Dejected and of course afraid of his father’s tirade, he is transported to a small village in Kerala to his grouchy (around seventy-year-old) grandfather in an ancestral property named as - Thekko Madom.
Ayan feels pity to see his grandfather living a lonely life, on the other hand mesmerizes to see his diaries of his early days like youth and all. Gradually, Ayan being too sophisticated by the urban grooming comes to term with life when he begins gelling with the old man. As the diaries begin unfolding, more and more narration about the father-son relationship resurfaces and of course also about love and other rite of passages obligatory in life. In a nutshell, the story shuttles between today and yesterday.
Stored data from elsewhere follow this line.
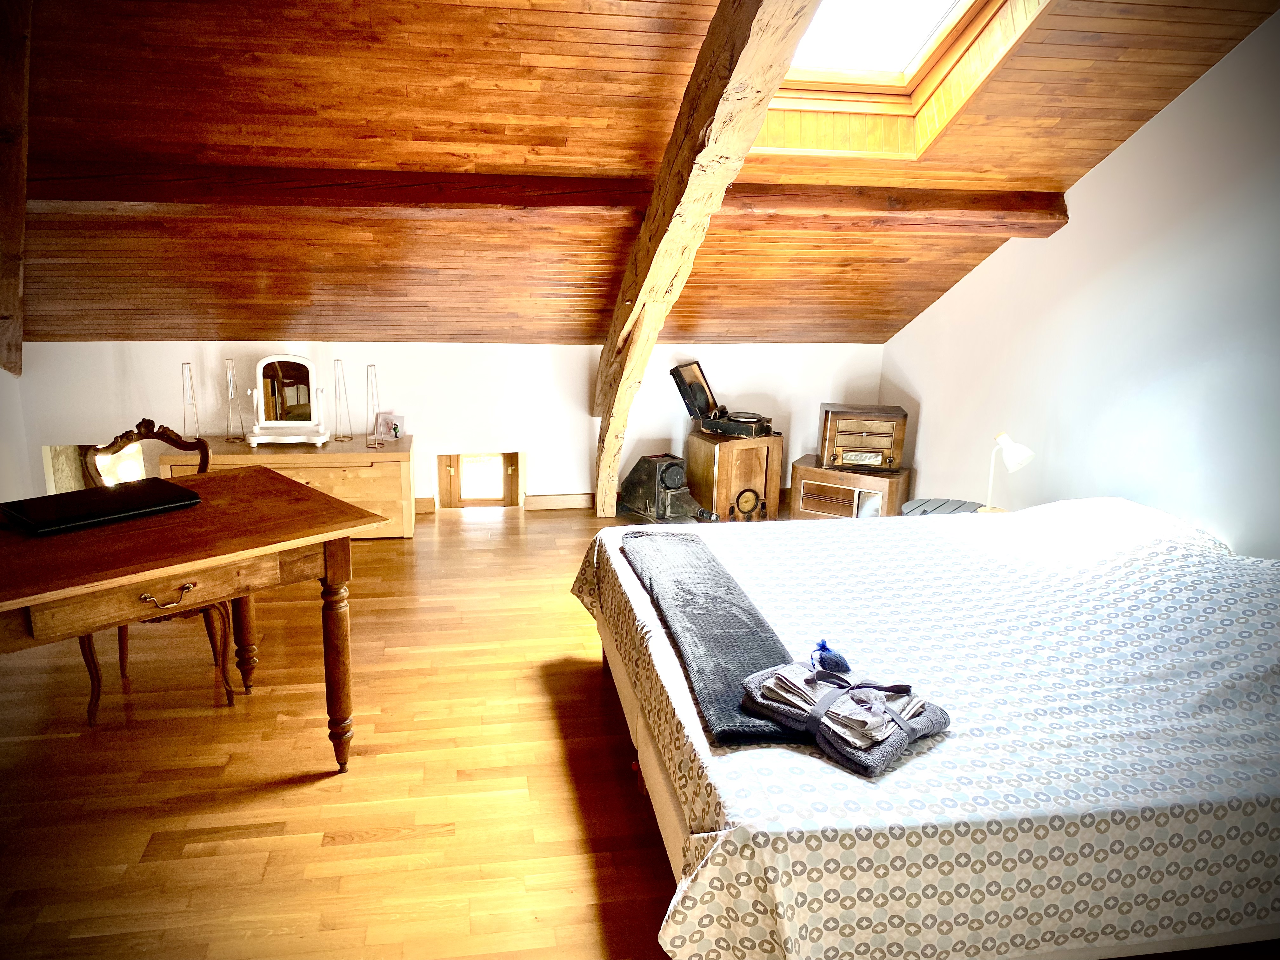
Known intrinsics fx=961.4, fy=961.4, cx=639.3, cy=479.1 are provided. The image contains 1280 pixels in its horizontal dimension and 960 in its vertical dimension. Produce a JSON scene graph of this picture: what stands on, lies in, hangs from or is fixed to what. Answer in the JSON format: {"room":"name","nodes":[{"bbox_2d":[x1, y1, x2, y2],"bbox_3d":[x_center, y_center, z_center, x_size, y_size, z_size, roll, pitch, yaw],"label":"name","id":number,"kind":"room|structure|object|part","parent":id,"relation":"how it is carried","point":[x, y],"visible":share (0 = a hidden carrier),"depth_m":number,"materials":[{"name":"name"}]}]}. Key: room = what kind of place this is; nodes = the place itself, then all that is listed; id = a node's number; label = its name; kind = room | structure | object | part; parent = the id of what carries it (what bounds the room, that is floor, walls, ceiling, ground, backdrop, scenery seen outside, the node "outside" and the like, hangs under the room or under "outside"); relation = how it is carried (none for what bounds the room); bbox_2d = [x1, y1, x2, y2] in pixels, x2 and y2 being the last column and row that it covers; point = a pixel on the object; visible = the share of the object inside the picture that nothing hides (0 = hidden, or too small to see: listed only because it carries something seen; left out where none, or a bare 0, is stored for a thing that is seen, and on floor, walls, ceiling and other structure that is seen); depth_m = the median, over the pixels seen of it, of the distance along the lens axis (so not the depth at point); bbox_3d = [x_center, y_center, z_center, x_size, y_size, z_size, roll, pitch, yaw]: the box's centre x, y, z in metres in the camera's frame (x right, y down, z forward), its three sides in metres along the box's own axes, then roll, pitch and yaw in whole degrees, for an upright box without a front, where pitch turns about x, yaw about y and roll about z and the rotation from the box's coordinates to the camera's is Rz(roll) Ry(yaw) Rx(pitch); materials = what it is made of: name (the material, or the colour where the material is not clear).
{"room":"bedroom","nodes":[
{"label":"bedroom","id":0,"kind":"room"},
{"bbox_2d":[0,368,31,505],"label":"left wall","id":1,"kind":"structure","parent":0,"point":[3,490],"depth_m":4.86,"materials":[{"name":"white paint"}]},
{"bbox_2d":[0,500,693,959],"bbox_3d":[-0.187,0.942,2.822,5.566,0.110,6.104,-1,15,-10],"label":"floor","id":2,"kind":"structure","parent":0,"point":[385,843],"depth_m":2.79,"materials":[{"name":"brown wood"}]},
{"bbox_2d":[76,418,232,730],"bbox_3d":[-1.621,0.283,3.275,0.497,0.928,0.525,-1,15,-10],"label":"wooden chair","id":3,"kind":"object","parent":2,"relation":"on","point":[91,703],"visible":0.35,"depth_m":3.26,"materials":[{"name":"brown wood"}]},
{"bbox_2d":[0,465,383,768],"bbox_3d":[-1.515,0.518,2.523,0.834,0.761,1.505,16,20,42],"label":"wooden table","id":4,"kind":"object","parent":2,"relation":"on","point":[279,547],"visible":0.98,"depth_m":2.48,"materials":[{"name":"brown wood"}]},
{"bbox_2d":[0,480,201,533],"bbox_3d":[-1.473,0.066,2.628,0.286,0.027,0.403,13,18,36],"label":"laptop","id":5,"kind":"object","parent":4,"relation":"on","point":[128,496],"visible":0.98,"depth_m":2.57,"materials":[{"name":"black"}]},
{"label":"table leg","id":6,"kind":"part","parent":4,"relation":"part of","materials":[{"name":"brown wood"}]},
{"bbox_2d":[160,433,417,539],"bbox_3d":[-1.786,0.050,5.002,1.176,0.489,0.519,-1,15,-10],"label":"wooden chest","id":7,"kind":"object","parent":2,"relation":"on","point":[380,455],"visible":0.49,"depth_m":4.81,"materials":[{"name":"brown wood"}]},
{"bbox_2d":[180,362,200,436],"bbox_3d":[-2.241,-0.371,4.797,0.114,0.430,0.114,10,17,29],"label":"vase","id":8,"kind":"object","parent":7,"relation":"on","point":[184,364],"visible":0.9,"depth_m":4.78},
{"bbox_2d":[222,358,243,441],"bbox_3d":[-2.091,-0.405,4.919,0.108,0.418,0.108,-1,15,-10],"label":"vase","id":9,"kind":"object","parent":7,"relation":"on","point":[229,367],"visible":0.99,"depth_m":4.92,"materials":[{"name":"clear"}]},
{"bbox_2d":[242,354,332,448],"bbox_3d":[-1.812,-0.402,4.934,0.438,0.470,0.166,-1,15,-10],"label":"vanity mirror","id":10,"kind":"object","parent":7,"relation":"on","point":[261,369],"visible":0.99,"depth_m":4.94,"materials":[{"name":"white mirror"}]},
{"bbox_2d":[331,358,353,440],"bbox_3d":[-1.552,-0.414,5.010,0.113,0.418,0.113,-1,15,-10],"label":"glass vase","id":11,"kind":"object","parent":7,"relation":"on","point":[337,361],"visible":0.99,"depth_m":5.01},
{"bbox_2d":[363,364,384,446],"bbox_3d":[-1.373,-0.376,4.964,0.115,0.410,0.116,-1,15,-10],"label":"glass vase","id":12,"kind":"object","parent":7,"relation":"on","point":[372,367],"visible":0.99,"depth_m":4.96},
{"bbox_2d":[374,412,404,440],"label":"picture card","id":13,"kind":"object","parent":7,"relation":"on","point":[390,434],"visible":0.99,"depth_m":5.16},
{"bbox_2d":[618,453,713,524],"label":"antique projector","id":14,"kind":"object","parent":2,"relation":"on","point":[674,482],"visible":0.97,"depth_m":5.34,"materials":[{"name":"black metal"}]},
{"bbox_2d":[685,429,783,520],"bbox_3d":[0.538,-0.025,5.535,0.420,0.478,0.406,-6,17,-27],"label":"radio","id":15,"kind":"object","parent":2,"relation":"on","point":[722,455],"visible":0.88,"depth_m":5.36,"materials":[{"name":"brown wood"}]},
{"bbox_2d":[671,359,774,437],"bbox_3d":[0.502,-0.454,5.362,0.547,0.371,0.361,10,17,29],"label":"record player","id":16,"kind":"object","parent":15,"relation":"on","point":[695,393],"visible":0.98,"depth_m":5.37},
{"bbox_2d":[788,456,911,520],"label":"radio","id":17,"kind":"object","parent":2,"relation":"on","point":[796,482],"visible":0.68,"depth_m":5.25,"materials":[{"name":"brown wood"}]},
{"bbox_2d":[816,401,907,471],"bbox_3d":[1.251,-0.240,5.420,0.452,0.332,0.341,4,15,9],"label":"radio","id":18,"kind":"object","parent":17,"relation":"on","point":[830,418],"visible":0.99,"depth_m":5.30,"materials":[{"name":"brown wood"}]},
{"bbox_2d":[574,496,1279,959],"bbox_3d":[1.017,0.506,2.810,2.206,0.760,2.182,-1,15,-10],"label":"bed","id":19,"kind":"object","parent":2,"relation":"on","point":[740,818],"visible":0.98,"depth_m":2.00,"materials":[{"name":"white fabric"}]},
{"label":"bed frame","id":20,"kind":"part","parent":19,"relation":"part of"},
{"bbox_2d":[621,529,809,749],"bbox_3d":[0.187,0.340,2.601,0.308,0.066,1.338,-1,15,-10],"label":"gray blanket","id":21,"kind":"object","parent":19,"relation":"on","point":[772,649],"visible":0.86,"depth_m":2.39,"materials":[{"name":"grey fabric"}]},
{"bbox_2d":[737,659,950,777],"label":"folded towels","id":22,"kind":"object","parent":19,"relation":"on","point":[910,738],"visible":0.84,"depth_m":1.96,"materials":[{"name":"grey fabric"}]},
{"bbox_2d":[809,639,852,673],"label":"sachet","id":23,"kind":"object","parent":22,"relation":"on","point":[823,646],"visible":0.99,"depth_m":2.24,"materials":[{"name":"blue fabric"}]},
{"bbox_2d":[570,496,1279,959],"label":"bedspread","id":24,"kind":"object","parent":19,"relation":"on","point":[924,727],"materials":[{"name":"white fabric"}]},
{"bbox_2d":[901,497,988,516],"bbox_3d":[1.346,0.368,4.132,0.482,0.469,0.479,-1,15,-10],"label":"side table","id":25,"kind":"object","parent":2,"relation":"on","point":[923,501],"visible":0.18,"depth_m":4.16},
{"bbox_2d":[982,431,1034,513],"bbox_3d":[1.491,-0.003,3.924,0.168,0.392,0.219,-1,15,-10],"label":"table lamp","id":26,"kind":"object","parent":25,"relation":"on","point":[1013,450],"visible":0.86,"depth_m":3.87,"materials":[{"name":"metal"}]},
{"bbox_2d":[5,341,884,513],"bbox_3d":[-0.879,-0.248,5.517,4.857,1.148,0.207,-1,15,-10],"label":"back wall","id":27,"kind":"structure","parent":0,"point":[560,480],"depth_m":5.33,"materials":[{"name":"white paint"}]},
{"bbox_2d":[44,444,144,493],"bbox_3d":[-2.858,0.082,5.233,0.599,0.617,0.367,-1,15,-10],"label":"window","id":28,"kind":"object","parent":27,"relation":"in","point":[70,485],"visible":0.3,"depth_m":5.16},
{"bbox_2d":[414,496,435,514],"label":"baseboard","id":29,"kind":"structure","parent":27,"relation":"attached to","point":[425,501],"depth_m":5.45,"materials":[{"name":"brown wood"}]},
{"bbox_2d":[436,452,522,508],"bbox_3d":[-0.953,0.046,5.741,0.594,0.526,0.133,-1,15,-10],"label":"small window","id":30,"kind":"structure","parent":27,"relation":"in","point":[457,461],"depth_m":5.70,"materials":[{"name":"brown wood"}]},
{"bbox_2d":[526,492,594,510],"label":"baseboard","id":31,"kind":"structure","parent":27,"relation":"attached to","point":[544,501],"depth_m":5.58,"materials":[{"name":"brown wood"}]},
{"bbox_2d":[0,0,1278,344],"bbox_3d":[-0.443,-1.223,3.598,5.274,1.620,3.792,-1,15,-10],"label":"wooden ceiling","id":32,"kind":"structure","parent":0,"point":[414,160],"depth_m":3.56,"materials":[{"name":"brown wood"}]},
{"bbox_2d":[0,0,33,374],"bbox_3d":[-2.285,-1.090,3.309,0.267,1.574,2.279,-1,15,-10],"label":"wooden beam","id":33,"kind":"structure","parent":32,"relation":"attached to","point":[22,192],"depth_m":3.47,"materials":[{"name":"brown wood"}]},
{"bbox_2d":[10,163,1059,231],"bbox_3d":[-0.372,-1.097,3.763,4.442,0.181,0.219,-1,15,-10],"label":"ceiling beam","id":34,"kind":"structure","parent":32,"relation":"attached to","point":[467,200],"depth_m":3.65,"materials":[{"name":"brown wood"}]},
{"bbox_2d":[590,0,816,515],"bbox_3d":[0.244,-0.603,3.342,0.253,2.511,3.727,-1,15,-10],"label":"wooden beam","id":35,"kind":"structure","parent":32,"relation":"attached to","point":[600,509],"depth_m":3.43,"materials":[{"name":"brown wood"}]},
{"bbox_2d":[751,0,1047,158],"bbox_3d":[0.749,-1.575,3.193,1.032,0.894,1.225,-1,15,-10],"label":"skylight","id":36,"kind":"object","parent":32,"relation":"in","point":[912,79],"visible":0.66,"depth_m":3.64,"materials":[{"name":"clear glass"}]},
{"bbox_2d":[880,10,1279,559],"bbox_3d":[2.023,-0.419,3.003,0.164,2.812,5.302,-1,15,-10],"label":"right wall","id":37,"kind":"structure","parent":0,"point":[1111,157],"depth_m":3.57,"materials":[{"name":"white paint"}]}
]}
Through the diaries Ayan comes to know about the real villainous nature of his father, Jairaj. The kind of treatment his grandfather received from Jairaj in fact actuates Ayan to hate his father. His father is shown quite greedy and mean in the guise of being ambitious. Jairaj gets his comeuppance when he finds that in the will he is not included, rather it goes to Ayan and others. Other than Gopal Shankar, Rohini too is a very touching character in the novel. When the old man, Gopal Shankar passed away she says that, “When dear ones passed away, we love them more and remember them in our heart like hundred little flames.

Prior to this novel, Preeti was widely known as a writer for romantic novels. However, this time she has come up with deeper voice to touch the souls of Indian generations. Probably, she wants to relay the message about the importance of father-son relationship, which gradually deteriorates with passage of time, as such is the rite of passage of life. The story builds up gradually, and the writing style is fairly good, understandable to all.